Schriftliche Anweisung:
Kopiere die Auflistung Zeile für Zeile unverändert, beginnend am Anfang und endend mit der Zeile, die "75L190 68L188 66H170L165" enthält, diese eingeschlossen. Lass dabei die Bilder weg.

Vorliegende Angaben:
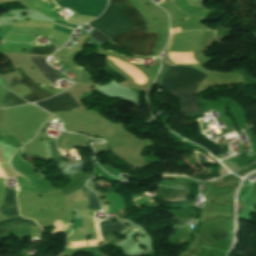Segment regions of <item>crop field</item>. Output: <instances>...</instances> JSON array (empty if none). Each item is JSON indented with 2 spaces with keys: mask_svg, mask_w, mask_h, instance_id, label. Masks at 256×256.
<instances>
[{
  "mask_svg": "<svg viewBox=\"0 0 256 256\" xmlns=\"http://www.w3.org/2000/svg\"><path fill=\"white\" fill-rule=\"evenodd\" d=\"M207 75L190 68L188 66H170L165 73L161 87H180L199 85ZM198 86L169 88L164 91L181 100L183 114H188L193 111H201L198 101L195 99V92Z\"/></svg>",
  "mask_w": 256,
  "mask_h": 256,
  "instance_id": "obj_1",
  "label": "crop field"
},
{
  "mask_svg": "<svg viewBox=\"0 0 256 256\" xmlns=\"http://www.w3.org/2000/svg\"><path fill=\"white\" fill-rule=\"evenodd\" d=\"M110 2L119 5L136 27L146 24L135 6L128 0H110ZM112 3H109L105 13L100 18L88 23L91 27L106 34L110 39L121 32L135 28L120 7Z\"/></svg>",
  "mask_w": 256,
  "mask_h": 256,
  "instance_id": "obj_2",
  "label": "crop field"
},
{
  "mask_svg": "<svg viewBox=\"0 0 256 256\" xmlns=\"http://www.w3.org/2000/svg\"><path fill=\"white\" fill-rule=\"evenodd\" d=\"M114 43L128 48L135 54L148 56L156 42V33H147L146 26L124 32L111 39Z\"/></svg>",
  "mask_w": 256,
  "mask_h": 256,
  "instance_id": "obj_3",
  "label": "crop field"
},
{
  "mask_svg": "<svg viewBox=\"0 0 256 256\" xmlns=\"http://www.w3.org/2000/svg\"><path fill=\"white\" fill-rule=\"evenodd\" d=\"M33 57V56H32ZM37 68L51 81H56V79L60 78V75L53 71V69L46 64L45 59L46 57H33ZM16 71L21 75L23 80L21 82L33 92L24 97V99L28 102H35L42 100L44 98L50 97L53 94L49 93L48 91L38 87L33 80L25 73V71L20 68L16 69Z\"/></svg>",
  "mask_w": 256,
  "mask_h": 256,
  "instance_id": "obj_4",
  "label": "crop field"
},
{
  "mask_svg": "<svg viewBox=\"0 0 256 256\" xmlns=\"http://www.w3.org/2000/svg\"><path fill=\"white\" fill-rule=\"evenodd\" d=\"M105 2L106 0H62L56 3L60 7L69 6L79 12L78 15L98 17L106 6Z\"/></svg>",
  "mask_w": 256,
  "mask_h": 256,
  "instance_id": "obj_5",
  "label": "crop field"
},
{
  "mask_svg": "<svg viewBox=\"0 0 256 256\" xmlns=\"http://www.w3.org/2000/svg\"><path fill=\"white\" fill-rule=\"evenodd\" d=\"M36 105L50 113L56 111H71L70 109L79 107L78 103L69 92L59 94L43 102L36 103Z\"/></svg>",
  "mask_w": 256,
  "mask_h": 256,
  "instance_id": "obj_6",
  "label": "crop field"
},
{
  "mask_svg": "<svg viewBox=\"0 0 256 256\" xmlns=\"http://www.w3.org/2000/svg\"><path fill=\"white\" fill-rule=\"evenodd\" d=\"M46 149L49 159L56 161L58 168L63 172L65 176L84 169L82 162L73 165L66 164L56 151L55 140L46 141Z\"/></svg>",
  "mask_w": 256,
  "mask_h": 256,
  "instance_id": "obj_7",
  "label": "crop field"
},
{
  "mask_svg": "<svg viewBox=\"0 0 256 256\" xmlns=\"http://www.w3.org/2000/svg\"><path fill=\"white\" fill-rule=\"evenodd\" d=\"M16 191L17 190L5 188L4 204L0 207V212L9 217L19 215L18 207H17ZM8 204H13V208L7 207Z\"/></svg>",
  "mask_w": 256,
  "mask_h": 256,
  "instance_id": "obj_8",
  "label": "crop field"
},
{
  "mask_svg": "<svg viewBox=\"0 0 256 256\" xmlns=\"http://www.w3.org/2000/svg\"><path fill=\"white\" fill-rule=\"evenodd\" d=\"M17 225H35V226H37V224L34 221L29 220V219H24L21 217L8 219V220L0 222V237L4 236V233L8 228L17 226Z\"/></svg>",
  "mask_w": 256,
  "mask_h": 256,
  "instance_id": "obj_9",
  "label": "crop field"
},
{
  "mask_svg": "<svg viewBox=\"0 0 256 256\" xmlns=\"http://www.w3.org/2000/svg\"><path fill=\"white\" fill-rule=\"evenodd\" d=\"M100 228H101V234L102 237L109 234L112 231H119L123 229L124 227L120 224L119 221L116 223H112L111 220L108 221H101L100 222Z\"/></svg>",
  "mask_w": 256,
  "mask_h": 256,
  "instance_id": "obj_10",
  "label": "crop field"
},
{
  "mask_svg": "<svg viewBox=\"0 0 256 256\" xmlns=\"http://www.w3.org/2000/svg\"><path fill=\"white\" fill-rule=\"evenodd\" d=\"M24 103H26V102L23 101L22 99H20L19 97L15 96L14 94H12L9 91L2 101V105H5L7 107L20 105V104H24Z\"/></svg>",
  "mask_w": 256,
  "mask_h": 256,
  "instance_id": "obj_11",
  "label": "crop field"
},
{
  "mask_svg": "<svg viewBox=\"0 0 256 256\" xmlns=\"http://www.w3.org/2000/svg\"><path fill=\"white\" fill-rule=\"evenodd\" d=\"M83 191L89 201L88 209L98 210L99 206L97 204L95 194L93 192L89 191L87 188H84Z\"/></svg>",
  "mask_w": 256,
  "mask_h": 256,
  "instance_id": "obj_12",
  "label": "crop field"
},
{
  "mask_svg": "<svg viewBox=\"0 0 256 256\" xmlns=\"http://www.w3.org/2000/svg\"><path fill=\"white\" fill-rule=\"evenodd\" d=\"M90 39H92L93 41H95L98 44L103 45L106 41H108L109 39L107 37H105L104 35H102L101 33L93 30L90 34Z\"/></svg>",
  "mask_w": 256,
  "mask_h": 256,
  "instance_id": "obj_13",
  "label": "crop field"
},
{
  "mask_svg": "<svg viewBox=\"0 0 256 256\" xmlns=\"http://www.w3.org/2000/svg\"><path fill=\"white\" fill-rule=\"evenodd\" d=\"M55 25H59V26H62V27H66V28H69V29H73V30H75V28H76V26H72V25H69V24H65V23H62V22H58V21H55V23H54ZM54 28H57V29H59V30H62V31H65V32H67V33H70V34H72V31H68V30H65V29H62V28H58V27H55L54 26Z\"/></svg>",
  "mask_w": 256,
  "mask_h": 256,
  "instance_id": "obj_14",
  "label": "crop field"
},
{
  "mask_svg": "<svg viewBox=\"0 0 256 256\" xmlns=\"http://www.w3.org/2000/svg\"><path fill=\"white\" fill-rule=\"evenodd\" d=\"M171 38H172V35H171V37H170V42H169V45H168V47L166 48V50H168V48H169V46H170V44H171Z\"/></svg>",
  "mask_w": 256,
  "mask_h": 256,
  "instance_id": "obj_15",
  "label": "crop field"
},
{
  "mask_svg": "<svg viewBox=\"0 0 256 256\" xmlns=\"http://www.w3.org/2000/svg\"><path fill=\"white\" fill-rule=\"evenodd\" d=\"M102 208H103V211H108L106 206H102Z\"/></svg>",
  "mask_w": 256,
  "mask_h": 256,
  "instance_id": "obj_16",
  "label": "crop field"
}]
</instances>
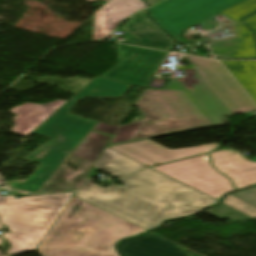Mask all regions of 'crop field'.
<instances>
[{
	"label": "crop field",
	"instance_id": "obj_1",
	"mask_svg": "<svg viewBox=\"0 0 256 256\" xmlns=\"http://www.w3.org/2000/svg\"><path fill=\"white\" fill-rule=\"evenodd\" d=\"M186 58L230 111L217 114L183 78L173 79L164 90L143 92L135 106L146 114L145 118L121 126L108 146L220 126L227 123L224 116L256 110L218 62Z\"/></svg>",
	"mask_w": 256,
	"mask_h": 256
},
{
	"label": "crop field",
	"instance_id": "obj_2",
	"mask_svg": "<svg viewBox=\"0 0 256 256\" xmlns=\"http://www.w3.org/2000/svg\"><path fill=\"white\" fill-rule=\"evenodd\" d=\"M86 180L74 195L146 230L164 220L193 215L217 201L146 168L105 189Z\"/></svg>",
	"mask_w": 256,
	"mask_h": 256
},
{
	"label": "crop field",
	"instance_id": "obj_3",
	"mask_svg": "<svg viewBox=\"0 0 256 256\" xmlns=\"http://www.w3.org/2000/svg\"><path fill=\"white\" fill-rule=\"evenodd\" d=\"M146 230L75 196L43 239L42 256H119L122 238Z\"/></svg>",
	"mask_w": 256,
	"mask_h": 256
},
{
	"label": "crop field",
	"instance_id": "obj_4",
	"mask_svg": "<svg viewBox=\"0 0 256 256\" xmlns=\"http://www.w3.org/2000/svg\"><path fill=\"white\" fill-rule=\"evenodd\" d=\"M131 85L103 77L94 78L32 134L50 139L24 159L40 166L28 179L6 182L11 189L37 192L63 165L98 122L69 114L78 100L87 97H122Z\"/></svg>",
	"mask_w": 256,
	"mask_h": 256
},
{
	"label": "crop field",
	"instance_id": "obj_5",
	"mask_svg": "<svg viewBox=\"0 0 256 256\" xmlns=\"http://www.w3.org/2000/svg\"><path fill=\"white\" fill-rule=\"evenodd\" d=\"M74 193L22 197L0 196V220L11 234L9 256L35 250Z\"/></svg>",
	"mask_w": 256,
	"mask_h": 256
},
{
	"label": "crop field",
	"instance_id": "obj_6",
	"mask_svg": "<svg viewBox=\"0 0 256 256\" xmlns=\"http://www.w3.org/2000/svg\"><path fill=\"white\" fill-rule=\"evenodd\" d=\"M241 0H166L149 9V15L176 40L182 32Z\"/></svg>",
	"mask_w": 256,
	"mask_h": 256
},
{
	"label": "crop field",
	"instance_id": "obj_7",
	"mask_svg": "<svg viewBox=\"0 0 256 256\" xmlns=\"http://www.w3.org/2000/svg\"><path fill=\"white\" fill-rule=\"evenodd\" d=\"M151 168L217 201L234 191L230 180L211 166L207 154Z\"/></svg>",
	"mask_w": 256,
	"mask_h": 256
},
{
	"label": "crop field",
	"instance_id": "obj_8",
	"mask_svg": "<svg viewBox=\"0 0 256 256\" xmlns=\"http://www.w3.org/2000/svg\"><path fill=\"white\" fill-rule=\"evenodd\" d=\"M116 46L119 62L102 76L143 88L169 55L167 52Z\"/></svg>",
	"mask_w": 256,
	"mask_h": 256
},
{
	"label": "crop field",
	"instance_id": "obj_9",
	"mask_svg": "<svg viewBox=\"0 0 256 256\" xmlns=\"http://www.w3.org/2000/svg\"><path fill=\"white\" fill-rule=\"evenodd\" d=\"M219 147V144L201 145L191 148L170 150L149 139L108 147L147 167L206 153Z\"/></svg>",
	"mask_w": 256,
	"mask_h": 256
},
{
	"label": "crop field",
	"instance_id": "obj_10",
	"mask_svg": "<svg viewBox=\"0 0 256 256\" xmlns=\"http://www.w3.org/2000/svg\"><path fill=\"white\" fill-rule=\"evenodd\" d=\"M208 155L212 166L231 180L235 190L256 184V163L240 153L222 150Z\"/></svg>",
	"mask_w": 256,
	"mask_h": 256
},
{
	"label": "crop field",
	"instance_id": "obj_11",
	"mask_svg": "<svg viewBox=\"0 0 256 256\" xmlns=\"http://www.w3.org/2000/svg\"><path fill=\"white\" fill-rule=\"evenodd\" d=\"M145 11L131 17L122 27L121 30L130 38L122 43L171 51L175 42L145 14Z\"/></svg>",
	"mask_w": 256,
	"mask_h": 256
},
{
	"label": "crop field",
	"instance_id": "obj_12",
	"mask_svg": "<svg viewBox=\"0 0 256 256\" xmlns=\"http://www.w3.org/2000/svg\"><path fill=\"white\" fill-rule=\"evenodd\" d=\"M144 7L142 0H108L94 13L93 40L109 37L121 21Z\"/></svg>",
	"mask_w": 256,
	"mask_h": 256
},
{
	"label": "crop field",
	"instance_id": "obj_13",
	"mask_svg": "<svg viewBox=\"0 0 256 256\" xmlns=\"http://www.w3.org/2000/svg\"><path fill=\"white\" fill-rule=\"evenodd\" d=\"M122 256H192L186 248L177 245L153 232L118 245Z\"/></svg>",
	"mask_w": 256,
	"mask_h": 256
},
{
	"label": "crop field",
	"instance_id": "obj_14",
	"mask_svg": "<svg viewBox=\"0 0 256 256\" xmlns=\"http://www.w3.org/2000/svg\"><path fill=\"white\" fill-rule=\"evenodd\" d=\"M65 102L67 101L57 100L55 102L45 104L47 107L33 103H26L22 106L13 108L11 112L18 115L14 118L16 126L11 129V132L26 137L47 118L54 114L55 110Z\"/></svg>",
	"mask_w": 256,
	"mask_h": 256
},
{
	"label": "crop field",
	"instance_id": "obj_15",
	"mask_svg": "<svg viewBox=\"0 0 256 256\" xmlns=\"http://www.w3.org/2000/svg\"><path fill=\"white\" fill-rule=\"evenodd\" d=\"M94 167L121 179L144 166L106 148Z\"/></svg>",
	"mask_w": 256,
	"mask_h": 256
},
{
	"label": "crop field",
	"instance_id": "obj_16",
	"mask_svg": "<svg viewBox=\"0 0 256 256\" xmlns=\"http://www.w3.org/2000/svg\"><path fill=\"white\" fill-rule=\"evenodd\" d=\"M223 203L256 218V187L228 194Z\"/></svg>",
	"mask_w": 256,
	"mask_h": 256
},
{
	"label": "crop field",
	"instance_id": "obj_17",
	"mask_svg": "<svg viewBox=\"0 0 256 256\" xmlns=\"http://www.w3.org/2000/svg\"><path fill=\"white\" fill-rule=\"evenodd\" d=\"M201 25L205 31L214 34L213 39H233L231 31L238 28L219 13L201 22Z\"/></svg>",
	"mask_w": 256,
	"mask_h": 256
},
{
	"label": "crop field",
	"instance_id": "obj_18",
	"mask_svg": "<svg viewBox=\"0 0 256 256\" xmlns=\"http://www.w3.org/2000/svg\"><path fill=\"white\" fill-rule=\"evenodd\" d=\"M212 215H215L221 219H227L233 223H239L248 219H251L250 217L224 205L219 204L216 207L206 211Z\"/></svg>",
	"mask_w": 256,
	"mask_h": 256
},
{
	"label": "crop field",
	"instance_id": "obj_19",
	"mask_svg": "<svg viewBox=\"0 0 256 256\" xmlns=\"http://www.w3.org/2000/svg\"><path fill=\"white\" fill-rule=\"evenodd\" d=\"M211 50L218 58L238 57L235 47L211 48Z\"/></svg>",
	"mask_w": 256,
	"mask_h": 256
},
{
	"label": "crop field",
	"instance_id": "obj_20",
	"mask_svg": "<svg viewBox=\"0 0 256 256\" xmlns=\"http://www.w3.org/2000/svg\"><path fill=\"white\" fill-rule=\"evenodd\" d=\"M146 1L149 3V7H150V6H152V5H154V4L158 3V2H160V1H162V0H146Z\"/></svg>",
	"mask_w": 256,
	"mask_h": 256
},
{
	"label": "crop field",
	"instance_id": "obj_21",
	"mask_svg": "<svg viewBox=\"0 0 256 256\" xmlns=\"http://www.w3.org/2000/svg\"><path fill=\"white\" fill-rule=\"evenodd\" d=\"M98 169L94 168L91 170V172L89 173L88 177L90 176H94V174L97 172Z\"/></svg>",
	"mask_w": 256,
	"mask_h": 256
},
{
	"label": "crop field",
	"instance_id": "obj_22",
	"mask_svg": "<svg viewBox=\"0 0 256 256\" xmlns=\"http://www.w3.org/2000/svg\"><path fill=\"white\" fill-rule=\"evenodd\" d=\"M231 62H232V64L235 66V68L241 67V65L239 64L238 61H231Z\"/></svg>",
	"mask_w": 256,
	"mask_h": 256
},
{
	"label": "crop field",
	"instance_id": "obj_23",
	"mask_svg": "<svg viewBox=\"0 0 256 256\" xmlns=\"http://www.w3.org/2000/svg\"><path fill=\"white\" fill-rule=\"evenodd\" d=\"M232 33H233L234 39H239V37H238V31H237V30L233 31Z\"/></svg>",
	"mask_w": 256,
	"mask_h": 256
},
{
	"label": "crop field",
	"instance_id": "obj_24",
	"mask_svg": "<svg viewBox=\"0 0 256 256\" xmlns=\"http://www.w3.org/2000/svg\"><path fill=\"white\" fill-rule=\"evenodd\" d=\"M87 1L91 3V2H93V1H95V0H87ZM105 1H107V0H105Z\"/></svg>",
	"mask_w": 256,
	"mask_h": 256
},
{
	"label": "crop field",
	"instance_id": "obj_25",
	"mask_svg": "<svg viewBox=\"0 0 256 256\" xmlns=\"http://www.w3.org/2000/svg\"><path fill=\"white\" fill-rule=\"evenodd\" d=\"M1 254H2V252H0V256H1ZM4 256H6V255H4Z\"/></svg>",
	"mask_w": 256,
	"mask_h": 256
},
{
	"label": "crop field",
	"instance_id": "obj_26",
	"mask_svg": "<svg viewBox=\"0 0 256 256\" xmlns=\"http://www.w3.org/2000/svg\"><path fill=\"white\" fill-rule=\"evenodd\" d=\"M0 184H3V183L1 182V180H0Z\"/></svg>",
	"mask_w": 256,
	"mask_h": 256
},
{
	"label": "crop field",
	"instance_id": "obj_27",
	"mask_svg": "<svg viewBox=\"0 0 256 256\" xmlns=\"http://www.w3.org/2000/svg\"><path fill=\"white\" fill-rule=\"evenodd\" d=\"M0 228H2V226L0 225Z\"/></svg>",
	"mask_w": 256,
	"mask_h": 256
}]
</instances>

Lösung der Aufgabe:
Segment regions of <item>crop field</item>. Output: <instances>...</instances> JSON array (empty if none). Each item is JSON indented with 2 spaces with keys: mask_svg, mask_w, mask_h, instance_id, label. Masks at 256×256.
<instances>
[{
  "mask_svg": "<svg viewBox=\"0 0 256 256\" xmlns=\"http://www.w3.org/2000/svg\"><path fill=\"white\" fill-rule=\"evenodd\" d=\"M207 75L190 68L188 66H170L165 73L161 87H180L199 85ZM198 86L169 88L164 91L181 100L183 114H188L193 111H201L198 101L195 99V92Z\"/></svg>",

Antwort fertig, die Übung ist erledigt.